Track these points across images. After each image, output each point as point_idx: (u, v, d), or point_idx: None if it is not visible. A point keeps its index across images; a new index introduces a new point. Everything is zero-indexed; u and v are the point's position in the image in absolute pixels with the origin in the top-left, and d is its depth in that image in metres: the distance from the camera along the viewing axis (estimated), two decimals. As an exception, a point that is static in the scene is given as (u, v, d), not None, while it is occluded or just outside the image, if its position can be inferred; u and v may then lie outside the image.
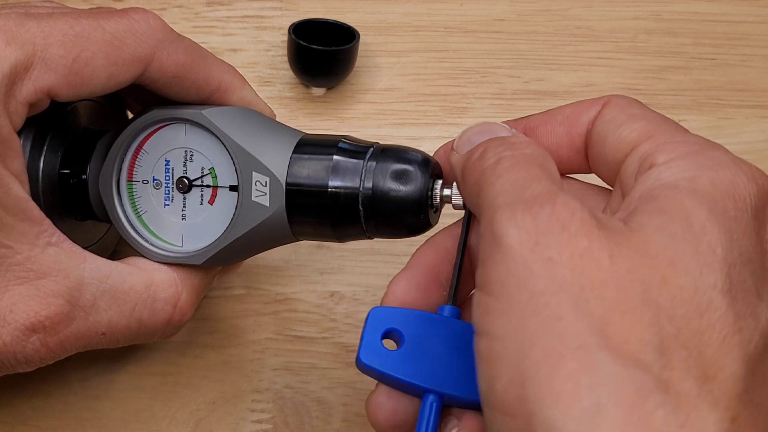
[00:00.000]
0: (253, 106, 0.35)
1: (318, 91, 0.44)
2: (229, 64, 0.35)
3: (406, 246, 0.35)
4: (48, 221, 0.30)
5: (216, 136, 0.32)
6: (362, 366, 0.28)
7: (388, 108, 0.44)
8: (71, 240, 0.31)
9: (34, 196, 0.30)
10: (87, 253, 0.31)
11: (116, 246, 0.38)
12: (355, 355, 0.38)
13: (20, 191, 0.29)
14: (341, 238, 0.32)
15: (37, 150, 0.32)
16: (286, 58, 0.44)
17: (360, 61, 0.44)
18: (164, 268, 0.33)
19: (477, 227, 0.28)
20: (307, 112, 0.44)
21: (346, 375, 0.38)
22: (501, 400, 0.22)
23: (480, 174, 0.26)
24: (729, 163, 0.26)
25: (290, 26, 0.42)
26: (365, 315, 0.39)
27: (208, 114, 0.32)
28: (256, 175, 0.32)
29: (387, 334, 0.28)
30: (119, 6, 0.45)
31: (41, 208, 0.30)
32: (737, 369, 0.22)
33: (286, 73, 0.44)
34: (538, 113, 0.31)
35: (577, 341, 0.22)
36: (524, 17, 0.47)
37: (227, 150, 0.32)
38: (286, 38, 0.43)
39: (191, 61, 0.33)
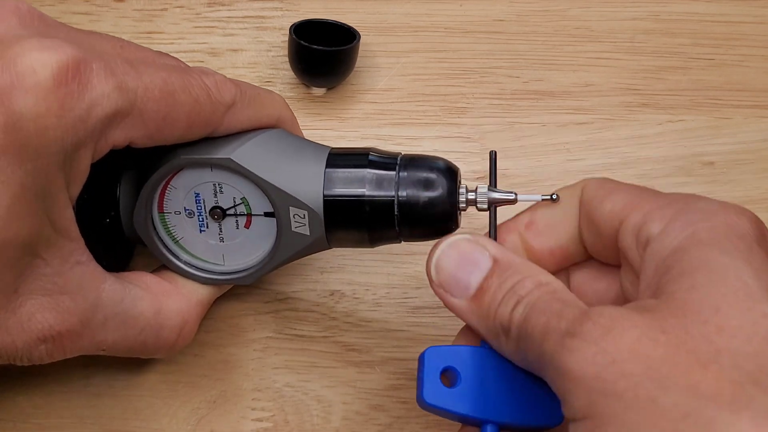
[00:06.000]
0: (290, 125, 0.36)
1: (318, 91, 0.45)
2: (278, 94, 0.36)
3: (406, 245, 0.35)
4: (82, 241, 0.31)
5: (247, 178, 0.33)
6: (426, 405, 0.29)
7: (388, 108, 0.44)
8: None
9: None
10: (107, 275, 0.32)
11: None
12: (355, 354, 0.39)
13: (71, 214, 0.30)
14: (375, 243, 0.34)
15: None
16: (286, 59, 0.44)
17: (360, 61, 0.44)
18: (173, 296, 0.34)
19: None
20: (308, 112, 0.44)
21: (347, 374, 0.38)
22: None
23: (507, 331, 0.28)
24: (717, 209, 0.27)
25: (291, 26, 0.42)
26: (365, 314, 0.40)
27: (237, 158, 0.33)
28: (293, 210, 0.33)
29: (443, 372, 0.30)
30: (120, 5, 0.46)
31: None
32: None
33: (287, 73, 0.45)
34: (524, 211, 0.33)
35: (681, 412, 0.23)
36: (523, 18, 0.47)
37: (260, 189, 0.33)
38: (286, 38, 0.43)
39: (255, 115, 0.34)
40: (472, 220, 0.42)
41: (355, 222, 0.33)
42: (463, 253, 0.30)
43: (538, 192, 0.33)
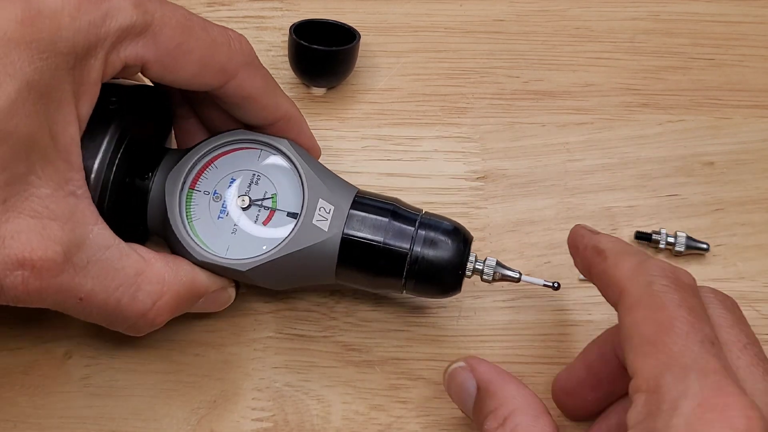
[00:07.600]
0: (307, 139, 0.37)
1: (318, 91, 0.45)
2: (292, 100, 0.37)
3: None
4: (82, 173, 0.31)
5: (292, 163, 0.35)
6: None
7: (388, 108, 0.44)
8: None
9: (102, 190, 0.32)
10: (100, 219, 0.32)
11: None
12: (355, 354, 0.39)
13: (76, 135, 0.30)
14: (378, 287, 0.36)
15: (115, 150, 0.33)
16: (286, 58, 0.44)
17: (360, 61, 0.44)
18: (159, 265, 0.34)
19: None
20: (308, 112, 0.44)
21: (347, 373, 0.38)
22: None
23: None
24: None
25: (291, 26, 0.42)
26: (365, 314, 0.40)
27: (291, 144, 0.36)
28: (322, 202, 0.35)
29: None
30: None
31: (104, 204, 0.32)
32: None
33: (287, 73, 0.45)
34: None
35: None
36: (523, 18, 0.47)
37: (300, 175, 0.35)
38: (286, 38, 0.43)
39: (265, 88, 0.35)
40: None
41: (366, 259, 0.35)
42: (457, 383, 0.34)
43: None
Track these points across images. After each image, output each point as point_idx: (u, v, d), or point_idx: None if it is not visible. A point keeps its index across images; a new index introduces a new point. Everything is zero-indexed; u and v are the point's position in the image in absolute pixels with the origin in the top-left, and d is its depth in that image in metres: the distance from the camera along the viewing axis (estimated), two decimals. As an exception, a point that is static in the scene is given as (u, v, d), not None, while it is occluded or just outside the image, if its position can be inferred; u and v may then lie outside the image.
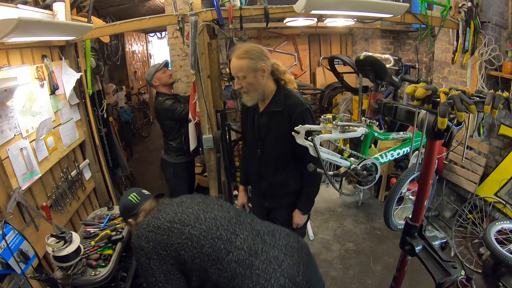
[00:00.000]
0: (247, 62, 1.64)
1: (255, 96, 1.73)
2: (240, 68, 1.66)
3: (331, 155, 2.43)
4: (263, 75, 1.69)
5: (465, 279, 1.24)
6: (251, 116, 1.87)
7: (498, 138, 2.83)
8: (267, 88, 1.75)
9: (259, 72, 1.67)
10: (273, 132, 1.79)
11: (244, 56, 1.65)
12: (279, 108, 1.74)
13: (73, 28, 1.93)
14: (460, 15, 2.74)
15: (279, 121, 1.76)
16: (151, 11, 5.15)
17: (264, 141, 1.83)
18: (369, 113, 2.52)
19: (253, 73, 1.66)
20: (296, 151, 1.77)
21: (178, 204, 1.29)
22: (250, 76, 1.66)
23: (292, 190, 1.90)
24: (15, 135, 1.62)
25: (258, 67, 1.66)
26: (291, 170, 1.86)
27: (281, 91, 1.77)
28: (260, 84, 1.70)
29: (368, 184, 2.56)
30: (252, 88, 1.70)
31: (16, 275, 1.39)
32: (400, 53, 4.32)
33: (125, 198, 1.44)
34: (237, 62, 1.66)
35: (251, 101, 1.75)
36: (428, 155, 1.26)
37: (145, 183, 4.30)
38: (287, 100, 1.75)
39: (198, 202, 1.31)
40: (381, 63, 2.31)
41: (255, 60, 1.65)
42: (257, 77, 1.68)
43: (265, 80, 1.71)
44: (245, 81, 1.67)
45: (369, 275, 2.61)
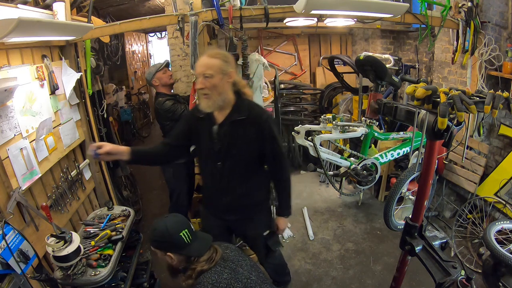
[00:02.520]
0: (219, 62, 1.59)
1: (216, 101, 1.63)
2: (211, 66, 1.58)
3: (331, 155, 2.44)
4: (229, 82, 1.64)
5: (465, 279, 1.24)
6: (206, 128, 1.74)
7: (498, 138, 2.83)
8: (228, 96, 1.68)
9: (226, 76, 1.62)
10: (238, 141, 1.70)
11: (217, 56, 1.61)
12: (243, 117, 1.67)
13: (73, 28, 1.93)
14: (460, 15, 2.74)
15: (244, 131, 1.69)
16: (151, 11, 5.15)
17: (228, 153, 1.72)
18: (369, 113, 2.53)
19: (221, 75, 1.60)
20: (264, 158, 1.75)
21: (235, 278, 1.34)
22: (217, 77, 1.59)
23: (258, 200, 1.88)
24: (15, 135, 1.62)
25: (227, 71, 1.61)
26: (256, 180, 1.82)
27: (243, 100, 1.72)
28: (223, 89, 1.63)
29: (368, 184, 2.57)
30: (215, 91, 1.61)
31: (16, 275, 1.39)
32: (400, 53, 4.32)
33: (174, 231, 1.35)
34: (208, 59, 1.60)
35: (210, 107, 1.65)
36: (428, 155, 1.26)
37: (145, 183, 4.30)
38: (251, 109, 1.71)
39: (248, 269, 1.41)
40: (381, 63, 2.32)
41: (226, 63, 1.61)
42: (223, 81, 1.61)
43: (228, 87, 1.66)
44: (211, 81, 1.59)
45: (369, 275, 2.62)
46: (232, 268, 1.36)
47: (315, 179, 4.29)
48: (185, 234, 1.36)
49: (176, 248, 1.36)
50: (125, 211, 2.08)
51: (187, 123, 1.83)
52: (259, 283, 1.39)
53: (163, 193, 3.94)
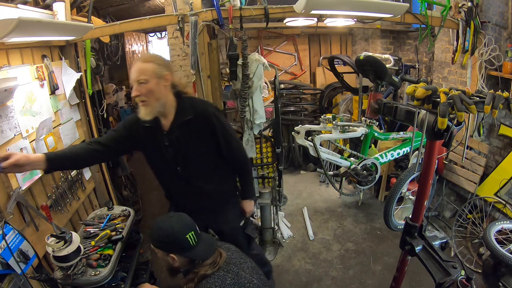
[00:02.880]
0: (152, 66, 1.53)
1: (155, 107, 1.56)
2: (144, 71, 1.51)
3: (331, 155, 2.44)
4: (165, 85, 1.57)
5: (465, 279, 1.24)
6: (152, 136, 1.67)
7: (498, 138, 2.83)
8: (168, 100, 1.61)
9: (162, 80, 1.55)
10: (192, 142, 1.67)
11: (150, 60, 1.55)
12: (190, 116, 1.63)
13: (73, 28, 1.93)
14: (460, 15, 2.74)
15: (195, 130, 1.65)
16: (151, 11, 5.15)
17: (184, 156, 1.69)
18: (369, 113, 2.53)
19: (156, 80, 1.53)
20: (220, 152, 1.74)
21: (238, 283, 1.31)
22: (152, 82, 1.52)
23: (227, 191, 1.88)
24: (15, 135, 1.62)
25: (162, 74, 1.54)
26: (220, 172, 1.80)
27: (184, 100, 1.66)
28: (161, 94, 1.56)
29: (368, 184, 2.57)
30: (152, 97, 1.54)
31: (16, 275, 1.39)
32: (400, 53, 4.32)
33: (181, 233, 1.31)
34: (142, 65, 1.53)
35: (150, 114, 1.57)
36: (428, 155, 1.26)
37: (145, 183, 4.30)
38: (195, 106, 1.66)
39: (250, 272, 1.40)
40: (381, 63, 2.32)
41: (161, 67, 1.55)
42: (159, 85, 1.54)
43: (166, 91, 1.59)
44: (146, 87, 1.51)
45: (369, 275, 2.62)
46: (235, 272, 1.33)
47: (315, 179, 4.29)
48: (191, 237, 1.32)
49: (181, 250, 1.32)
50: (125, 211, 2.08)
51: (129, 130, 1.70)
52: (260, 286, 1.38)
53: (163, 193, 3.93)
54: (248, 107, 2.52)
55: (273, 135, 3.04)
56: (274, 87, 2.67)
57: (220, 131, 1.68)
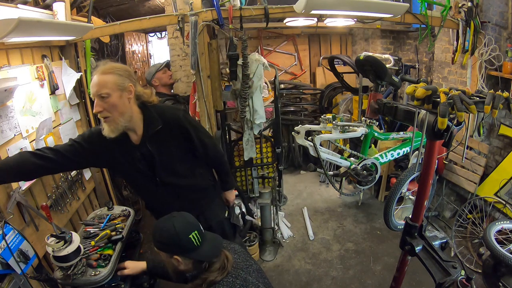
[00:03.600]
0: (113, 78, 1.40)
1: (119, 123, 1.45)
2: (104, 85, 1.39)
3: (331, 155, 2.44)
4: (129, 98, 1.46)
5: (465, 279, 1.24)
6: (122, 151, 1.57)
7: (498, 138, 2.83)
8: (133, 114, 1.49)
9: (126, 93, 1.44)
10: (167, 151, 1.61)
11: (110, 72, 1.41)
12: (160, 126, 1.55)
13: (73, 28, 1.93)
14: (460, 15, 2.74)
15: (167, 138, 1.58)
16: (151, 11, 5.15)
17: (161, 167, 1.62)
18: (369, 113, 2.53)
19: (119, 92, 1.41)
20: (196, 149, 1.69)
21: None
22: (114, 95, 1.40)
23: (206, 187, 1.84)
24: (15, 135, 1.62)
25: (125, 86, 1.43)
26: (197, 171, 1.76)
27: (150, 110, 1.55)
28: (125, 107, 1.45)
29: (368, 184, 2.57)
30: (116, 112, 1.42)
31: (16, 275, 1.39)
32: (400, 53, 4.32)
33: (184, 233, 1.24)
34: (102, 77, 1.40)
35: (114, 130, 1.46)
36: (428, 155, 1.26)
37: (145, 183, 4.30)
38: (162, 114, 1.57)
39: (256, 276, 1.36)
40: (381, 63, 2.32)
41: (123, 78, 1.43)
42: (122, 98, 1.43)
43: (130, 104, 1.48)
44: (108, 101, 1.40)
45: (369, 275, 2.62)
46: (243, 278, 1.27)
47: (315, 179, 4.29)
48: (195, 236, 1.25)
49: (184, 251, 1.25)
50: (125, 211, 2.07)
51: (91, 144, 1.56)
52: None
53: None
54: (248, 107, 2.52)
55: (273, 135, 3.04)
56: (274, 87, 2.68)
57: (194, 134, 1.64)
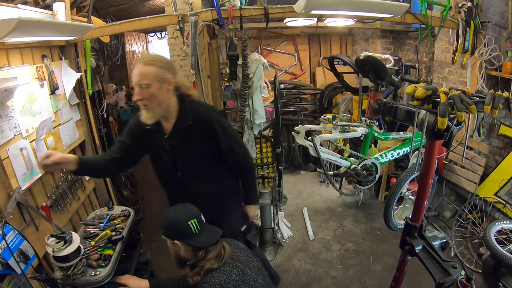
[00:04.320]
0: (154, 69, 1.46)
1: (157, 112, 1.53)
2: (146, 75, 1.45)
3: (331, 155, 2.44)
4: (168, 89, 1.52)
5: (465, 279, 1.24)
6: (154, 139, 1.65)
7: (498, 138, 2.83)
8: (170, 104, 1.56)
9: (165, 84, 1.49)
10: (192, 148, 1.64)
11: (152, 63, 1.47)
12: (190, 122, 1.59)
13: (73, 28, 1.93)
14: (460, 15, 2.74)
15: (195, 135, 1.61)
16: (151, 11, 5.15)
17: (184, 161, 1.66)
18: (369, 113, 2.53)
19: (159, 84, 1.47)
20: (222, 153, 1.69)
21: (243, 280, 1.32)
22: (154, 86, 1.46)
23: (227, 194, 1.83)
24: (15, 135, 1.62)
25: (165, 78, 1.48)
26: (219, 176, 1.77)
27: (186, 105, 1.61)
28: (163, 98, 1.51)
29: (368, 184, 2.57)
30: (154, 101, 1.50)
31: (16, 275, 1.39)
32: (400, 53, 4.32)
33: (183, 220, 1.35)
34: (143, 68, 1.46)
35: (152, 118, 1.54)
36: (428, 155, 1.26)
37: (145, 183, 4.29)
38: (196, 111, 1.61)
39: (256, 271, 1.41)
40: (381, 63, 2.32)
41: (163, 70, 1.48)
42: (161, 89, 1.49)
43: (169, 95, 1.54)
44: (148, 91, 1.46)
45: (369, 275, 2.61)
46: (240, 269, 1.34)
47: (315, 179, 4.28)
48: (193, 224, 1.35)
49: (183, 236, 1.36)
50: (125, 211, 2.07)
51: (134, 135, 1.69)
52: (265, 287, 1.39)
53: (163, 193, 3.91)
54: (248, 107, 2.52)
55: (273, 135, 3.04)
56: (274, 87, 2.67)
57: (222, 137, 1.64)
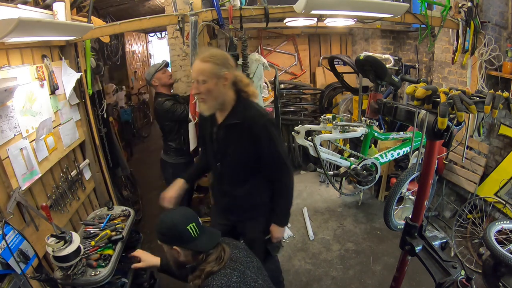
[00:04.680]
0: (210, 66, 1.54)
1: (212, 105, 1.62)
2: (202, 72, 1.54)
3: (331, 155, 2.44)
4: (225, 84, 1.59)
5: (465, 279, 1.24)
6: (209, 128, 1.75)
7: (498, 138, 2.83)
8: (227, 98, 1.63)
9: (221, 79, 1.56)
10: (233, 145, 1.68)
11: (208, 60, 1.55)
12: (238, 121, 1.63)
13: (73, 28, 1.93)
14: (460, 15, 2.74)
15: (239, 135, 1.65)
16: (151, 11, 5.15)
17: (224, 155, 1.72)
18: (369, 113, 2.53)
19: (215, 80, 1.55)
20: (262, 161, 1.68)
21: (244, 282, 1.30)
22: (211, 82, 1.55)
23: (257, 203, 1.81)
24: (15, 135, 1.62)
25: (221, 74, 1.55)
26: (254, 183, 1.77)
27: (240, 103, 1.66)
28: (219, 93, 1.59)
29: (368, 184, 2.57)
30: (210, 96, 1.58)
31: (16, 275, 1.39)
32: (400, 53, 4.32)
33: (181, 224, 1.32)
34: (200, 64, 1.55)
35: (208, 110, 1.64)
36: (428, 155, 1.26)
37: (145, 183, 4.30)
38: (246, 112, 1.64)
39: (256, 272, 1.39)
40: (381, 63, 2.32)
41: (219, 66, 1.55)
42: (218, 85, 1.56)
43: (225, 89, 1.60)
44: (204, 86, 1.55)
45: (369, 275, 2.61)
46: (241, 271, 1.33)
47: (315, 179, 4.28)
48: (192, 228, 1.32)
49: (182, 241, 1.33)
50: (125, 211, 2.08)
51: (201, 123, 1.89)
52: (265, 287, 1.38)
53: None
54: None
55: (273, 135, 3.03)
56: (274, 87, 2.68)
57: (266, 146, 1.63)
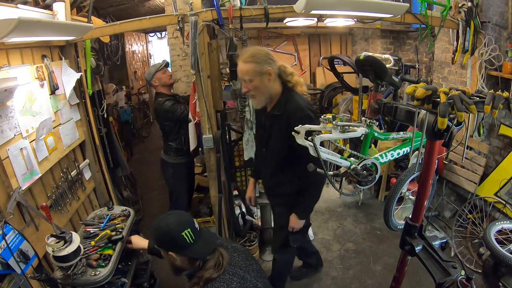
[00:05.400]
0: (253, 66, 1.68)
1: (262, 99, 1.78)
2: (247, 72, 1.69)
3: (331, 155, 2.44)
4: (270, 78, 1.73)
5: (465, 279, 1.24)
6: (260, 115, 1.94)
7: (498, 138, 2.83)
8: (273, 90, 1.78)
9: (265, 75, 1.70)
10: (274, 134, 1.83)
11: (249, 60, 1.69)
12: (279, 113, 1.76)
13: (73, 28, 1.93)
14: (460, 15, 2.74)
15: (278, 126, 1.78)
16: (151, 11, 5.15)
17: (268, 141, 1.89)
18: (369, 113, 2.52)
19: (259, 77, 1.69)
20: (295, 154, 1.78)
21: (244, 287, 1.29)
22: (256, 80, 1.70)
23: (287, 192, 1.94)
24: (15, 135, 1.62)
25: (264, 71, 1.69)
26: (287, 172, 1.89)
27: (284, 94, 1.78)
28: (266, 88, 1.74)
29: (368, 184, 2.56)
30: (258, 92, 1.74)
31: (16, 275, 1.39)
32: (400, 53, 4.32)
33: (176, 231, 1.28)
34: (243, 66, 1.70)
35: (258, 104, 1.81)
36: (428, 155, 1.26)
37: (145, 183, 4.30)
38: (287, 104, 1.76)
39: (255, 276, 1.39)
40: (381, 63, 2.31)
41: (261, 64, 1.68)
42: (263, 81, 1.71)
43: (271, 83, 1.75)
44: (252, 84, 1.71)
45: (369, 275, 2.62)
46: (240, 276, 1.30)
47: (315, 179, 4.28)
48: (188, 234, 1.28)
49: (178, 248, 1.30)
50: (125, 211, 2.08)
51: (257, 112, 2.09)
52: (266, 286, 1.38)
53: (163, 193, 3.94)
54: (248, 107, 2.52)
55: (273, 135, 3.04)
56: (274, 87, 2.67)
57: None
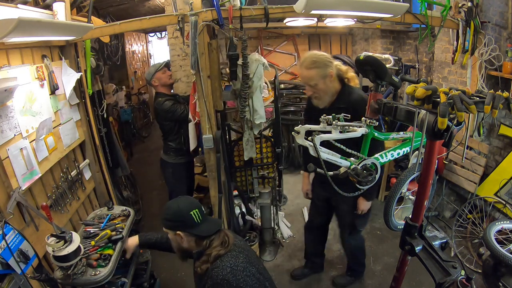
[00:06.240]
0: (316, 71, 1.83)
1: (326, 99, 1.93)
2: (311, 78, 1.85)
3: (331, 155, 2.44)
4: (331, 80, 1.88)
5: (465, 279, 1.24)
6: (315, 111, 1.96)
7: (498, 138, 2.83)
8: (334, 89, 1.94)
9: (328, 78, 1.86)
10: None
11: (312, 66, 1.84)
12: (343, 105, 1.86)
13: (73, 28, 1.93)
14: (460, 15, 2.74)
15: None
16: (151, 11, 5.15)
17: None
18: (369, 113, 2.52)
19: (323, 80, 1.85)
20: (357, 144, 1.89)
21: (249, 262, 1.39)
22: (320, 83, 1.85)
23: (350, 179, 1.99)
24: (15, 135, 1.62)
25: (326, 74, 1.85)
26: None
27: (345, 90, 1.94)
28: (329, 88, 1.90)
29: (368, 184, 2.56)
30: (323, 93, 1.90)
31: (16, 275, 1.39)
32: (400, 53, 4.32)
33: (186, 210, 1.42)
34: (307, 72, 1.86)
35: (323, 104, 1.94)
36: (428, 155, 1.26)
37: (145, 183, 4.30)
38: (350, 97, 1.91)
39: (255, 257, 1.50)
40: (381, 63, 2.31)
41: (323, 68, 1.83)
42: (326, 83, 1.87)
43: (333, 83, 1.91)
44: (317, 88, 1.88)
45: (369, 275, 2.62)
46: (245, 254, 1.42)
47: (315, 179, 4.28)
48: (196, 214, 1.42)
49: (186, 226, 1.42)
50: (125, 211, 2.08)
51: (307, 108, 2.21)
52: (265, 273, 1.46)
53: (163, 193, 3.95)
54: (248, 107, 2.52)
55: (273, 135, 3.04)
56: (274, 87, 2.67)
57: None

+-------+

TASK BRIEF:
Leave out the pictures. Transcribe only the lines above, from the first through the one that contains "4: (48, 221, 0.30)".

WRITTEN REPLY:
Track these points across images. After each image, output each point as point_idx: (u, v, d), or point_idx: None if it is not visible. A point keeps its index across images; a new index introduces a new point. Everything is zero-indexed; u and v are the point's position in the image in absolute pixels with the origin in the top-left, and d is its depth in that image in metres: the distance from the camera along the viewing axis (estimated), two decimals. As an exception, a point that is static in the scene is given as (u, v, d), not None, while it is occluded or just outside the image, if its position can be inferred; u and v may then lie outside the image.
[00:00.000]
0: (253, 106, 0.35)
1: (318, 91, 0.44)
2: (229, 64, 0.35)
3: (406, 246, 0.35)
4: (48, 221, 0.30)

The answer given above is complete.